The enormous cost associated with cyberattacks continues to hit the headlines. In recent weeks alone, T-Mobile has agreed to pay $500 million following a class action lawsuit connected to a cyberattack last year that exposed the personal data of over 76 million people. In addition, the company also committed to invest over $150 million in additional security measures over the next two years.
Despite the scale of this settlement, it still represents the tip of the iceberg across the world as a whole, with the financial damage continuing to mount. But who pays these bills? According to a new report by IBM, the burden falls heavily on consumers, with nearly two-thirds (60%) of businesses that had been breached subsequently raising their product prices.
The annual ‘Cost of a Data Breach Report’ shared a range of alarming trends, not least that the global average financial impact of a breach has reached an all-time high of $4.35 million – up by 13% over the last two years alone.
What’s more, paying for a breach isn’t just about settling a one-off bill, no matter how large.
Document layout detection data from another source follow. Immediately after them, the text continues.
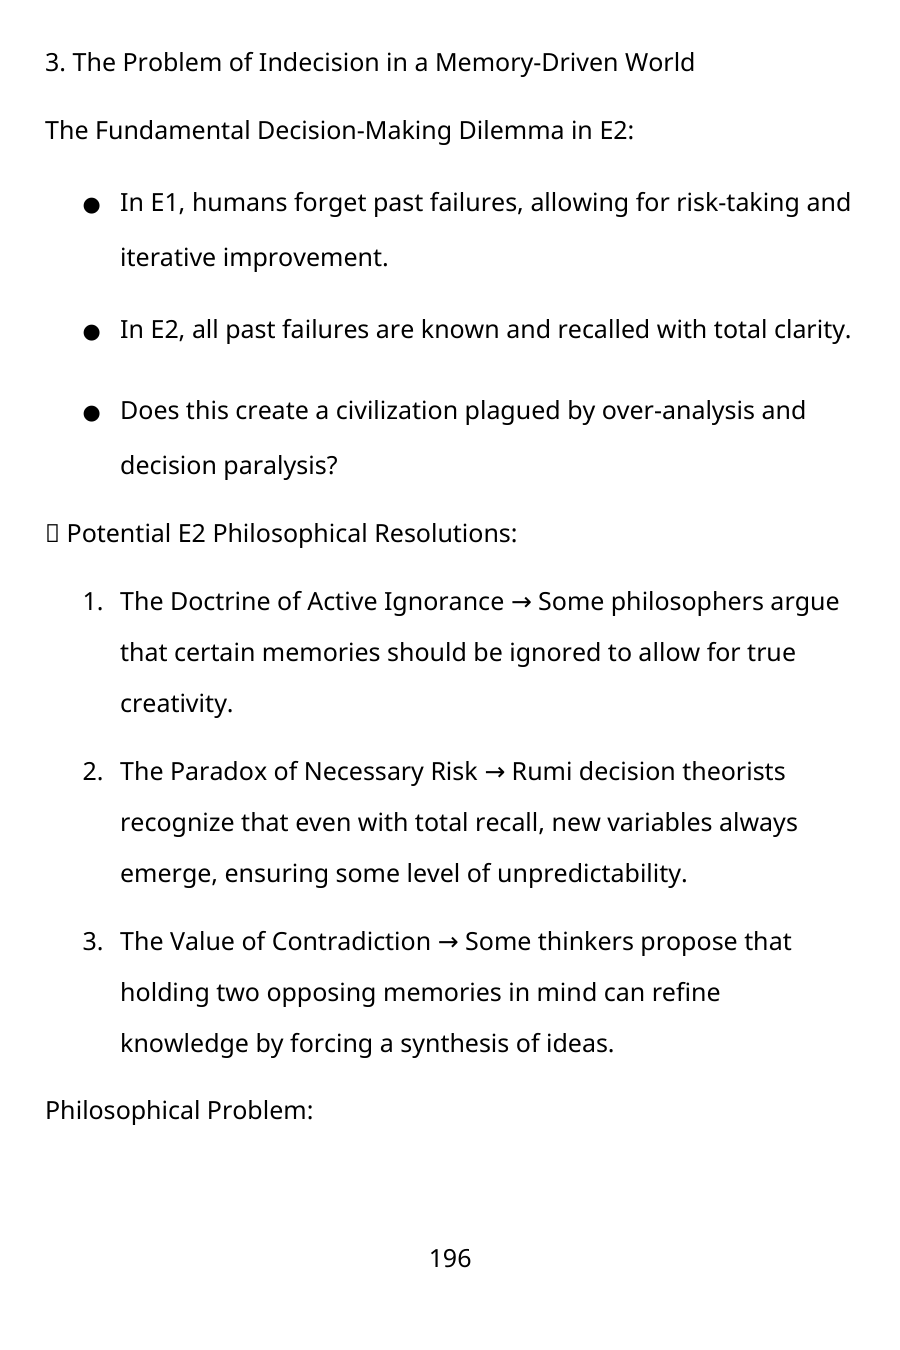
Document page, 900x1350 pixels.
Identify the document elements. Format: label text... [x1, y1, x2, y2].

list Does this create a civilization plagued by over-analysis and decision paralysis? [82, 388, 855, 482]
text 🔹 Potential E2 Philosophical Resolutions: [45, 516, 855, 550]
text 3. The Problem of Indecision in a Memory-Driven World [45, 45, 855, 79]
list The Value of Contradiction → Some thinkers propose that holding two opposing memories in mind can refine knowledge by forcing a synthesis of ideas. [82, 923, 855, 1059]
list The Paradox of Necessary Risk → Rumi decision theorists recognize that even with total recall, new variables always emerge, ensuring some level of unpredictability. [82, 753, 855, 889]
list In E1, humans forget past failures, allowing for risk-taking and iterative improvement. [82, 180, 855, 274]
list The Doctrine of Active Ignorance → Some philosophers argue that certain memories should be ignored to allow for true creativity. [82, 584, 855, 720]
text Philosophical Problem: [45, 1093, 855, 1127]
list In E2, all past failures are known and recalled with total clarity. [82, 308, 855, 351]
text The Fundamental Decision-Making Dilemma in E2: [45, 113, 855, 147]
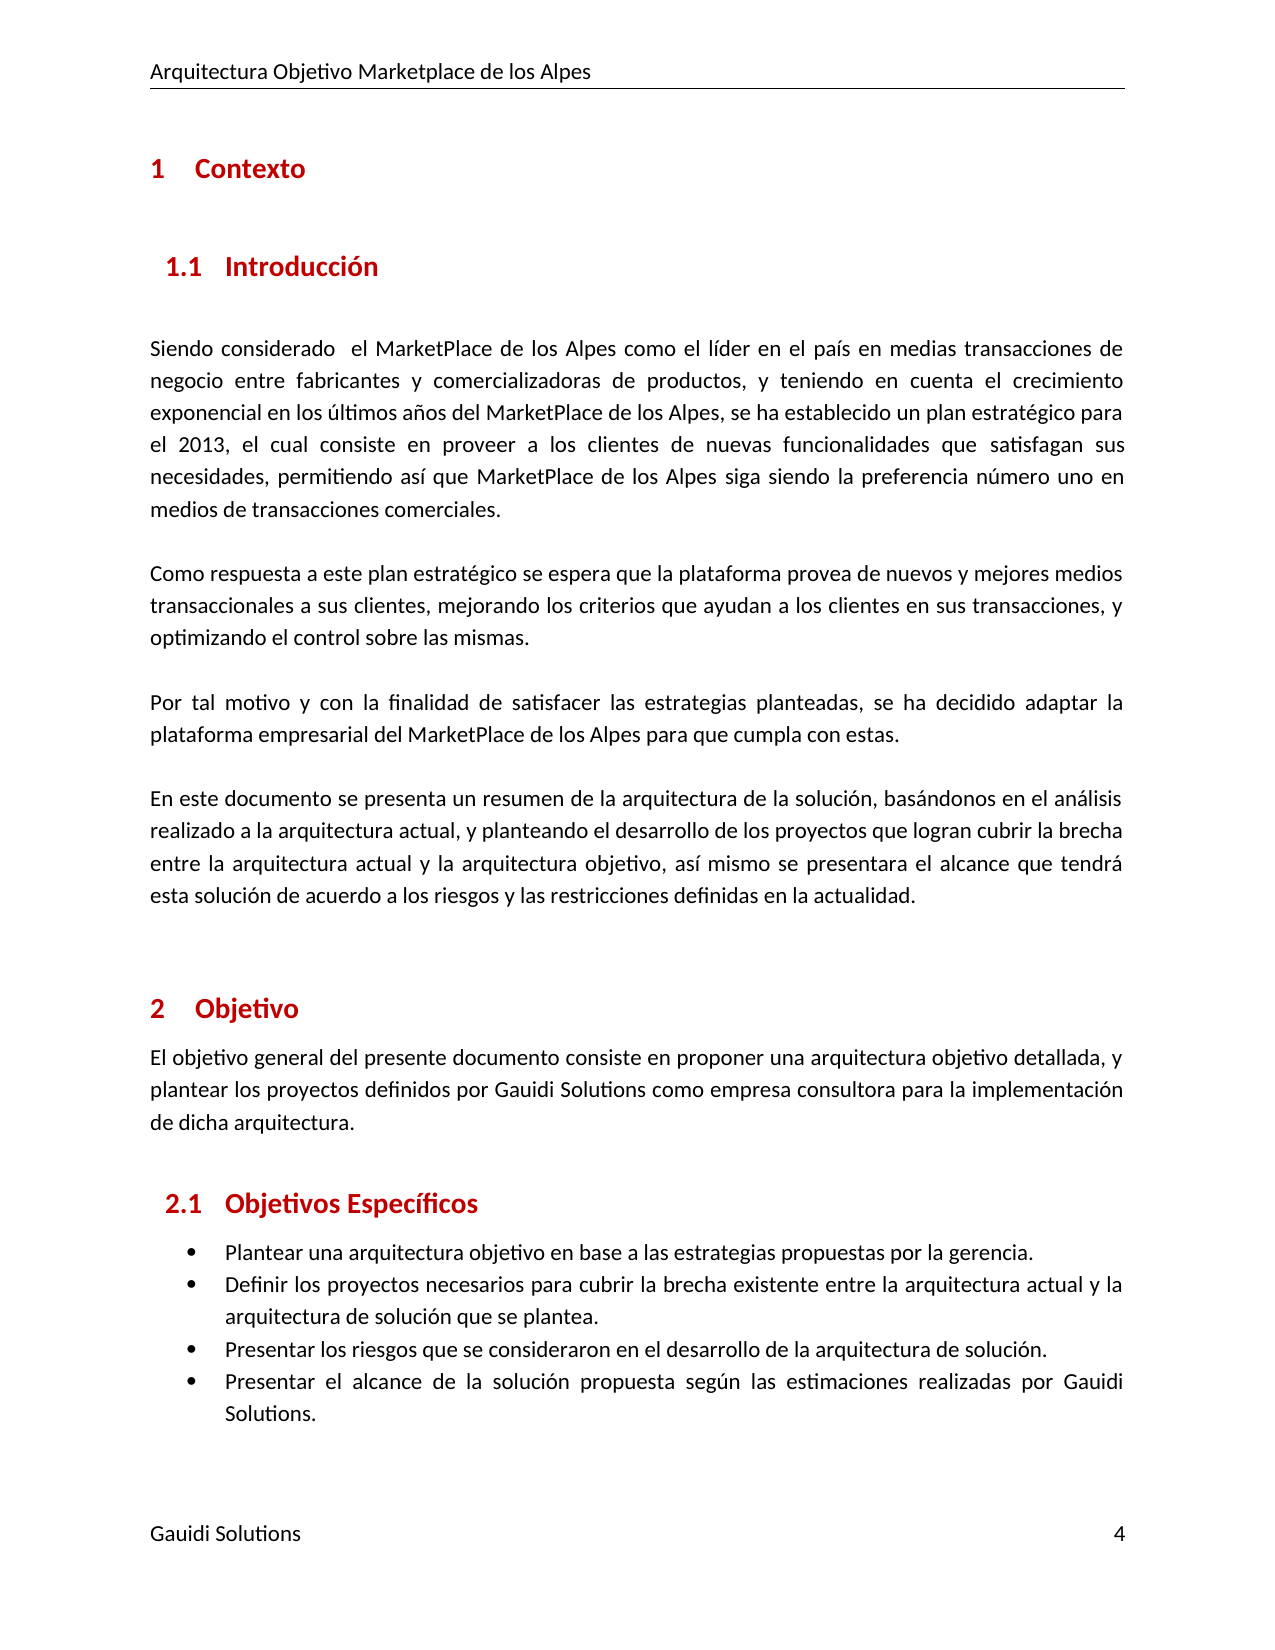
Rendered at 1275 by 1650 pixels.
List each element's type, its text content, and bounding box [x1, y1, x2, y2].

text Como respuesta a este plan estratégico se espera que la plataforma provea de nuevos y mejores medios transaccionales a sus clientes, mejorando los criterios que ayudan a los clientes en sus transacciones, y optimizando el control sobre las mismas. [150, 559, 1125, 651]
subtitle Introducción [165, 248, 1125, 284]
text En este documento se presenta un resumen de la arquitectura de la solución, basándonos en el análisis realizado a la arquitectura actual, y planteando el desarrollo de los proyectos que logran cubrir la brecha entre la arquitectura actual y la arquitectura objetivo, así mismo se presentara el alcance que tendrá esta solución de acuerdo a los riesgos y las restricciones definidas en la actualidad. [150, 784, 1125, 909]
text Siendo considerado el MarketPlace de los Alpes como el líder en el país en medias transacciones de negocio entre fabricantes y comercializadoras de productos, y teniendo en cuenta el crecimiento exponencial en los últimos años del MarketPlace de los Alpes, se ha establecido un plan estratégico para el 2013, el cual consiste en proveer a los clientes de nuevas funcionalidades que satisfagan sus necesidades, permitiendo así que MarketPlace de los Alpes siga siendo la preferencia número uno en medios de transacciones comerciales. [150, 334, 1125, 523]
text El objetivo general del presente documento consiste en proponer una arquitectura objetivo detallada, y plantear los proyectos definidos por Gauidi Solutions como empresa consultora para la implementación de dicha arquitectura. [150, 1043, 1125, 1136]
list Presentar los riesgos que se consideraron en el desarrollo de la arquitectura de solución. [187, 1335, 1125, 1363]
subtitle Objetivo [150, 990, 1125, 1026]
list Presentar el alcance de la solución propuesta según las estimaciones realizadas por Gauidi Solutions. [187, 1367, 1125, 1427]
list Plantear una arquitectura objetivo en base a las estrategias propuestas por la gerencia. [187, 1238, 1125, 1266]
subtitle Objetivos Específicos [165, 1185, 1125, 1220]
text Por tal motivo y con la finalidad de satisfacer las estrategias planteadas, se ha decidido adaptar la plataforma empresarial del MarketPlace de los Alpes para que cumpla con estas. [150, 688, 1125, 748]
list Definir los proyectos necesarios para cubrir la brecha existente entre la arquitectura actual y la arquitectura de solución que se plantea. [187, 1270, 1125, 1331]
subtitle Contexto [150, 150, 1125, 186]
The report points out that 83% of organizations have been on the receiving end of a breach more than once, while nearly 50% of costs are incurred more than a year after the breach. The idea that suffering a breach is ‘not a question of if, but when’ needs to be replaced with ‘not a question of if or when, but how often?’
Critical infrastructure costs
Looking at the impact of breaches on critical infrastructure organizations, in particular, the report points out that “almost 80% of critical infrastructure organizations studied don’t adopt zero trust strategies, seeing average breach costs rise to $5.4 million – a $1.17 million increase compared to those that do.”
Failure to adopt zero-trust cybersecurity processes and technologies leaves organizations at ongoing risk of damaging and expensive incidents. At Glasswall, we deliver zero-trust file protection, keeping organizations secure from file-based threats with CDR (Content Disarm and Reconstruction) technology.
Instead of looking for malicious content, Glasswall’s zero-trust file protection treats all files as untrusted — validating, rebuilding and cleaning each file to a safe and compliant standard — automatically removing potential threats.
With Glasswall CDR, only safe, clean and fully functioning files enter and leave an organization, allowing users to access files with full confidence.
By implementing Glasswall CDR, security teams need no longer choose between complete file security or speed and usability. Unlike other CDR vendors who flatten files, Glasswall CDR provides rapid zero-trust file protection that maintains original document usability. There is no dependence on antivirus databases to provide knowledge of a new threat, and security teams no longer deal with disruptions from quarantining files or false positives.
We are set apart from the crowd by our capability to instantly return files to their manufacturer’s ‘known-good’ specification. Each processed document is risk-free, fully functioning and visually identical to the original.
This proactive defense enables organizations to prevent future attacks while giving users the freedom to access files safely. With cybercrime set to cost the world $10.5 trillion by 2025 – a figure higher than the GDP of any country in the world with the exception of China and the U.S., – organizations need to focus on minimizing their exposure to the spiralling costs of a breach.